There is a big difference between the current situation and the situation during the Orange Revolution. Ukraine is facing a war and it will not survive alone. We really need the help of the EU, and the Western world in general, loans for Ukraine and sanctions against Russia. European integration, and the reforms provided by the Association Agreement, are not only needed, but inevitable. I once spoke with a Polish counterpart about Poland’s experience with pro-European reforms. He said, “To be honest, Poland succeeded because we were simply dragged into Europe. We were told, if we wanted to join the EU, we had to do certain things. Sometimes, we did not want to do some things, but had no choice.” We have a very similar situation in Ukraine now, but the country is in the advanced stages of political and social “disease”, and that is why everything is moving so slowly.
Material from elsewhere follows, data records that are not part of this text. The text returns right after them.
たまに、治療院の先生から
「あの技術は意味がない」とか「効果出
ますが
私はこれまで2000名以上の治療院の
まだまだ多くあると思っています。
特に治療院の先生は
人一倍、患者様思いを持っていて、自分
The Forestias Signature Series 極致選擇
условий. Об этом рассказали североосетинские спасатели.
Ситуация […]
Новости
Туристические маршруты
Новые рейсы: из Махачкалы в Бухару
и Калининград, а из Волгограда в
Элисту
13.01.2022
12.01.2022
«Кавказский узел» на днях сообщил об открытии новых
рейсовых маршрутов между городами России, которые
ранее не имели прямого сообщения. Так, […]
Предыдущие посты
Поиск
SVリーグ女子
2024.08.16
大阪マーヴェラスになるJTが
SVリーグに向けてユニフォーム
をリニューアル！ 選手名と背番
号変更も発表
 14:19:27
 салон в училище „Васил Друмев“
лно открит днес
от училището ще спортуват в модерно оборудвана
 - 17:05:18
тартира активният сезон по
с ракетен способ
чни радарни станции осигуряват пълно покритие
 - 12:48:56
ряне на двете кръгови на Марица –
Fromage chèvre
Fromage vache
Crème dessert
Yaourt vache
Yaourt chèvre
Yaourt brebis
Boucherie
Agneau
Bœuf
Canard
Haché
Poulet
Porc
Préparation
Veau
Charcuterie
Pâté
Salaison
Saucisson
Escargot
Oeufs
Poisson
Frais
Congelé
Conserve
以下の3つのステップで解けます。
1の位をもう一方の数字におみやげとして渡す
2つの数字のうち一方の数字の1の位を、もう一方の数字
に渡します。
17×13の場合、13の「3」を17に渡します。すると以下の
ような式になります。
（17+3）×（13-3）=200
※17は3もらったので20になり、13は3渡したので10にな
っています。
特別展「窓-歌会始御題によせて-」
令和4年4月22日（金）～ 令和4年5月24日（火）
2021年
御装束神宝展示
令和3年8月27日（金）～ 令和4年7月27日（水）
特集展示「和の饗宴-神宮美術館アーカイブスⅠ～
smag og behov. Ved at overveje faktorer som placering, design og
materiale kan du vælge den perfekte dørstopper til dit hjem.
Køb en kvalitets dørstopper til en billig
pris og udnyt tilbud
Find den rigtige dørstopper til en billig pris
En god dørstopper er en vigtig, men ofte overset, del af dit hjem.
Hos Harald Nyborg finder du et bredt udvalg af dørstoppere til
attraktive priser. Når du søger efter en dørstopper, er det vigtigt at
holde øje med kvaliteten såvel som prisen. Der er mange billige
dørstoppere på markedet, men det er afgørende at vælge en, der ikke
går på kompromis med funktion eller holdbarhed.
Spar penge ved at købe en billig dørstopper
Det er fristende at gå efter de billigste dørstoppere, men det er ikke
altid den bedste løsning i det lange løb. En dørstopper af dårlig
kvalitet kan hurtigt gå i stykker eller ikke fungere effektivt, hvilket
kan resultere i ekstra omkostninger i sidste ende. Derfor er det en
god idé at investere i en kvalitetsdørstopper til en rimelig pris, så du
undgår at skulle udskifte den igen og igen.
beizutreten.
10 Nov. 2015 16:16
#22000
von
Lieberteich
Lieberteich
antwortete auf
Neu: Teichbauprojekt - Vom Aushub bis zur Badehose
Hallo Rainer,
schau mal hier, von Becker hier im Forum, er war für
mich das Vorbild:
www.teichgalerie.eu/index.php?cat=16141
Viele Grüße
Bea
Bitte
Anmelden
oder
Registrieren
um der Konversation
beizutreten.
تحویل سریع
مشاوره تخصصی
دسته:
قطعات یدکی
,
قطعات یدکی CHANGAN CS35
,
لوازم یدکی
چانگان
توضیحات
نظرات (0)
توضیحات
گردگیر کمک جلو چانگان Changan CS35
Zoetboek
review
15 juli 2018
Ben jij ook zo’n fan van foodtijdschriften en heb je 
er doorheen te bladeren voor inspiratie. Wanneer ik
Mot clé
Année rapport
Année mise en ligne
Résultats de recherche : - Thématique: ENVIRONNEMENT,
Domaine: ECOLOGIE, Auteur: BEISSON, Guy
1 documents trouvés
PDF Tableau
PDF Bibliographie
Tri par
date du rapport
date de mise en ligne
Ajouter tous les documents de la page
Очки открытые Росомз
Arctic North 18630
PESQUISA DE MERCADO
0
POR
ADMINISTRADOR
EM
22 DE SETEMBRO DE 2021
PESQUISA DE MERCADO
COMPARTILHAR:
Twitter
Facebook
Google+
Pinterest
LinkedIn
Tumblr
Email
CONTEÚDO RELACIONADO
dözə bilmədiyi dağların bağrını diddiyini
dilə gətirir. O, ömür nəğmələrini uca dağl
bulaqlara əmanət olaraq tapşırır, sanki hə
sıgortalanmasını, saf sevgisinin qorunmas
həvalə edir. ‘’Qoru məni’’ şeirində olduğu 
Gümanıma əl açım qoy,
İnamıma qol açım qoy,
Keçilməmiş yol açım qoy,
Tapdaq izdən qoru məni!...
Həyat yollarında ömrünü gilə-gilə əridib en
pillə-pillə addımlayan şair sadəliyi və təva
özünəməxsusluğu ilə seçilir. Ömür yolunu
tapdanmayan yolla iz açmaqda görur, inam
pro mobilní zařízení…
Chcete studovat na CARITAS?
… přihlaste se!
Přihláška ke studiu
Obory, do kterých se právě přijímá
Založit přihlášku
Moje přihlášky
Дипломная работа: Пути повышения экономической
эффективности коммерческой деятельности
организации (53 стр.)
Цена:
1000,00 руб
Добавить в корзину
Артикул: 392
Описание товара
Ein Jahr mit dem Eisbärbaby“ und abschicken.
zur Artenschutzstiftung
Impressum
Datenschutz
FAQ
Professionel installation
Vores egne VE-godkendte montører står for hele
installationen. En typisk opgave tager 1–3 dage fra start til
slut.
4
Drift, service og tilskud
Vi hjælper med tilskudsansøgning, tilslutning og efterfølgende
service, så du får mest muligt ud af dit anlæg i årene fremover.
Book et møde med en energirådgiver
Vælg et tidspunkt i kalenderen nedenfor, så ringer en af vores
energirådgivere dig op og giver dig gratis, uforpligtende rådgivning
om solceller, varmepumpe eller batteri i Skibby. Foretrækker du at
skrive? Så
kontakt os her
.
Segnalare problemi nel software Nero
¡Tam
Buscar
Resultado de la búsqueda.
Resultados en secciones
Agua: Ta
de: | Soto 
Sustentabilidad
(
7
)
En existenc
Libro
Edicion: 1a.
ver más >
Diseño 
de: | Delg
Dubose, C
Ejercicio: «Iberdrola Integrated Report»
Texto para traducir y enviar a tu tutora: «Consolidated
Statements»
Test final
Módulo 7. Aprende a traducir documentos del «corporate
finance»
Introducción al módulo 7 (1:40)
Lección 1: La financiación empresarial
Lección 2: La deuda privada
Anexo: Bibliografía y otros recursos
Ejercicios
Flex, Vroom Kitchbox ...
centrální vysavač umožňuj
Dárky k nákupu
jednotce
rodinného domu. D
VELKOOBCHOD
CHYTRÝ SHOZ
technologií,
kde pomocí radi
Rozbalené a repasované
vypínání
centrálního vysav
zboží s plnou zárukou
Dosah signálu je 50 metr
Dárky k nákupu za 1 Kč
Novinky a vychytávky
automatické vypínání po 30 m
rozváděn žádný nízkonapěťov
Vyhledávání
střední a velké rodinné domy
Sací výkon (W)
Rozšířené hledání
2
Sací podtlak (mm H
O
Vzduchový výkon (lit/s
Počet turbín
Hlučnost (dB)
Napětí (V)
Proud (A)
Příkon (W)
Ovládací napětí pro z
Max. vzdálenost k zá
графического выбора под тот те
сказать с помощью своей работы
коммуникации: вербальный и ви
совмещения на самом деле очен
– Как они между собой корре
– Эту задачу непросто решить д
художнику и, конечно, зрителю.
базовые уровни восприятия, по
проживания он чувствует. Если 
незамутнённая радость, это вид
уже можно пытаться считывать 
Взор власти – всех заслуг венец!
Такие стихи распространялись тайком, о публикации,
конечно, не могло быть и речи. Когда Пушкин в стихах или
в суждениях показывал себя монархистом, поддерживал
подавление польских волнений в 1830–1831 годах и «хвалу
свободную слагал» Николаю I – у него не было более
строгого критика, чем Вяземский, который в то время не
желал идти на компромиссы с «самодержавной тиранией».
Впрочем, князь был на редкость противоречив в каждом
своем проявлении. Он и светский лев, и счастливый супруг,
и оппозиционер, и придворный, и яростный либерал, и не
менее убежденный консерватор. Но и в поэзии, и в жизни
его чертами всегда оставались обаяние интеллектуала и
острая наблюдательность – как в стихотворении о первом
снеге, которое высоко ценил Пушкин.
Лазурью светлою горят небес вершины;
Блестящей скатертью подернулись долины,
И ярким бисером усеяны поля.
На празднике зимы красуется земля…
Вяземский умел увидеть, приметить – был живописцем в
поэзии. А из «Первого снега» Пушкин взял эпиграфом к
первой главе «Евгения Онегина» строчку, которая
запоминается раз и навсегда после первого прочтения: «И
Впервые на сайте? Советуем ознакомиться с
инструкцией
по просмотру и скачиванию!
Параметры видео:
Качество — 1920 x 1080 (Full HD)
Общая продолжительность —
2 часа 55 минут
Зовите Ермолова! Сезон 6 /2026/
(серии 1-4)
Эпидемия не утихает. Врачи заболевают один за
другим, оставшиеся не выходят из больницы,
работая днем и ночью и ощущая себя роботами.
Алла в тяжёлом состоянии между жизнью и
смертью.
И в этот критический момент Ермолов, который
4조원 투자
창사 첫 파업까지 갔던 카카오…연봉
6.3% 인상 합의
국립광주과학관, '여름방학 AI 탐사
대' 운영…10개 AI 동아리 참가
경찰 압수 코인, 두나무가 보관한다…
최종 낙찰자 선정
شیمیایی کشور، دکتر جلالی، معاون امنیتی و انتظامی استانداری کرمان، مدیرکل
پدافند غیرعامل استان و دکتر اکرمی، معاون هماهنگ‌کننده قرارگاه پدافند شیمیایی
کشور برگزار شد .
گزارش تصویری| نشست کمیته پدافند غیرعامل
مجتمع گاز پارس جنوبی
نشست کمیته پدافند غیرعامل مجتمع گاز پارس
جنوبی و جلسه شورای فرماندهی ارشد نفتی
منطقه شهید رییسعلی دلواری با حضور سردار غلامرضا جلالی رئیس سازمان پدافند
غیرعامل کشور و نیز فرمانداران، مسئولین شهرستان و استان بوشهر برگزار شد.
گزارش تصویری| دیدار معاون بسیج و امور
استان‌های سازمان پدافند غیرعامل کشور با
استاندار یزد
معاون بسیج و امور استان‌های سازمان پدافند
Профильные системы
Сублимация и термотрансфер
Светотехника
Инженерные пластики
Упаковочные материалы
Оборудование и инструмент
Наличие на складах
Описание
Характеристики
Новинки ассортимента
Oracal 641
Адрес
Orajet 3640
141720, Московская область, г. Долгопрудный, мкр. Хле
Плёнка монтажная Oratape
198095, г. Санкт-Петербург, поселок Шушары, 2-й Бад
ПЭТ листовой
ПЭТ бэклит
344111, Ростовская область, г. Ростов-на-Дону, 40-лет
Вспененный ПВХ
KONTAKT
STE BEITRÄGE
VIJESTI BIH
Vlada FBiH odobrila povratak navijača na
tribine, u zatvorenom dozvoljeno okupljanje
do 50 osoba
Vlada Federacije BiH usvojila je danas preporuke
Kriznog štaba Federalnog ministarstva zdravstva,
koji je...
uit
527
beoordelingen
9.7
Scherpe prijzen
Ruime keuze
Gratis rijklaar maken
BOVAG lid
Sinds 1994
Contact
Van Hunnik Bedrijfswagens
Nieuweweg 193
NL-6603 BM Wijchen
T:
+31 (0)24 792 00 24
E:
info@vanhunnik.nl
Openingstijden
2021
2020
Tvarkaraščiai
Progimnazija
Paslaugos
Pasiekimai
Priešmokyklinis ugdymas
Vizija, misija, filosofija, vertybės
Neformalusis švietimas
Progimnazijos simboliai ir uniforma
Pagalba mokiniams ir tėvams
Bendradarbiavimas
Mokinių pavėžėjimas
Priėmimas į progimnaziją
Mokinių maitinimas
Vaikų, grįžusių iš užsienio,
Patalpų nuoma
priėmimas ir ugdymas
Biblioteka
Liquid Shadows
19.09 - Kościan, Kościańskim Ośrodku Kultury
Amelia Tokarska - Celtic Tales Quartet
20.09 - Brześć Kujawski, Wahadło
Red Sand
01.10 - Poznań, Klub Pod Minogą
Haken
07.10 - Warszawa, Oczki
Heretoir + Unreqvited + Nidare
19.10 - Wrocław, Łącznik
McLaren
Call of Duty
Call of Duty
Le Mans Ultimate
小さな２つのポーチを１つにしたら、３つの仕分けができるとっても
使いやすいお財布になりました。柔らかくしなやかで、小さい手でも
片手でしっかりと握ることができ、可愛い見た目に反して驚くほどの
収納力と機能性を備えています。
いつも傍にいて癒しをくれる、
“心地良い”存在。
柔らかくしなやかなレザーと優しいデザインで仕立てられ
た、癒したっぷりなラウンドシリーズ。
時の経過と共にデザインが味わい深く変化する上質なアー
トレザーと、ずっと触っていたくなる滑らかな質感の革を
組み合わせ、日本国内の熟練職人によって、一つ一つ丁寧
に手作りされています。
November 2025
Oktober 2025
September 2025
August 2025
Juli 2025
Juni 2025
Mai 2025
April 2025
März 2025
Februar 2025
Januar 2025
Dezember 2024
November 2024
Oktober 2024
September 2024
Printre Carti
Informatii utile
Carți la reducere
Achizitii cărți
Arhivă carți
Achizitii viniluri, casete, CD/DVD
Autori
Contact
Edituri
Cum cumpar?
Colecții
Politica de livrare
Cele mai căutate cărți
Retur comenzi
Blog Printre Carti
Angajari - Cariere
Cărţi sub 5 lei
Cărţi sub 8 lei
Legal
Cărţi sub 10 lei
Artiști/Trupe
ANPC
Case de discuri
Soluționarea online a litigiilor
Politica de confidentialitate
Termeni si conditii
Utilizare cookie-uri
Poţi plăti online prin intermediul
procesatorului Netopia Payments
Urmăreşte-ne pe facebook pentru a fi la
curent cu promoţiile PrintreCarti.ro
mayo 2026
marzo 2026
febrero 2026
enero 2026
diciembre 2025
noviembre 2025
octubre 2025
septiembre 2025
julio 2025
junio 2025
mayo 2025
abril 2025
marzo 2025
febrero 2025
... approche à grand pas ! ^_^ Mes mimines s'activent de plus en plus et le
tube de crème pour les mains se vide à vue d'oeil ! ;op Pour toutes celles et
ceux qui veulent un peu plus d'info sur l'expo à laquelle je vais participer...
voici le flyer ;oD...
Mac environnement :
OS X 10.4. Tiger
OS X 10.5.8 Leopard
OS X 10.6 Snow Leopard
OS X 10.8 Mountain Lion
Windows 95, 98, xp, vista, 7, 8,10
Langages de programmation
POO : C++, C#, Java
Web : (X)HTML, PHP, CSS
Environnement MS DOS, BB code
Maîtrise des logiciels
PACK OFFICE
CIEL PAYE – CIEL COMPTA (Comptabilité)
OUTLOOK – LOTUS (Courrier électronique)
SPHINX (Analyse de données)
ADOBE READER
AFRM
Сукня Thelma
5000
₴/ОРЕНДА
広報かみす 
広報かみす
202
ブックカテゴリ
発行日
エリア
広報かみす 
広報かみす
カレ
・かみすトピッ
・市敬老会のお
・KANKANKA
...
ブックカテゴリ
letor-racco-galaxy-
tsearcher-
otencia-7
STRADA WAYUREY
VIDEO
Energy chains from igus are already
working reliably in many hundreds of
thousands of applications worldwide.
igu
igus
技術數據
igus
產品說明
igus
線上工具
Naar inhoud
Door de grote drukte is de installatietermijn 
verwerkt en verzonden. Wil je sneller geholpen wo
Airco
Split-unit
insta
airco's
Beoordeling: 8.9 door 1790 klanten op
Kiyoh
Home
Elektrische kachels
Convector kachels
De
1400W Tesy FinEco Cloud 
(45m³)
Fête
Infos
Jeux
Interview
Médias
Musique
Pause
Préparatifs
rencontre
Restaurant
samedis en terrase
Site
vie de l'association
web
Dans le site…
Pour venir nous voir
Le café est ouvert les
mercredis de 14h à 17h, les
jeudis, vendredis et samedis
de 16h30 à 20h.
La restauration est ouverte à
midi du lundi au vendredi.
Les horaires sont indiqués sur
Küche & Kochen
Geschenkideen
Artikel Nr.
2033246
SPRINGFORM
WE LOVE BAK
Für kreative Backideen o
In addition, after the Orange Revolution there was a lot of support for the party leaders, especially Viktor Yushchenko. After his victory, civil society activism relaxed, demobilised, and waited for the politicians to fulfil the promises they made on the Maidan. Now people have less faith in leaders. Euromaidan appeared as active position of the society, and politicians joined them later. After the victory of the revolution Ukraine faced a war, which rather than allowing us to relax, further spurred social activism. So there has been no chance to ‘forget’ European integration; the idea actually gave birth to Euromaidan. The cause of European integration cost the lives of some of Ukraine’s best citizens. And our European partners know from experience not to trust idle talk. The EU says, “Adopt the necessary laws. Fight corruption. Otherwise, we will not provide funding.” This is the right approach. No reform – no support.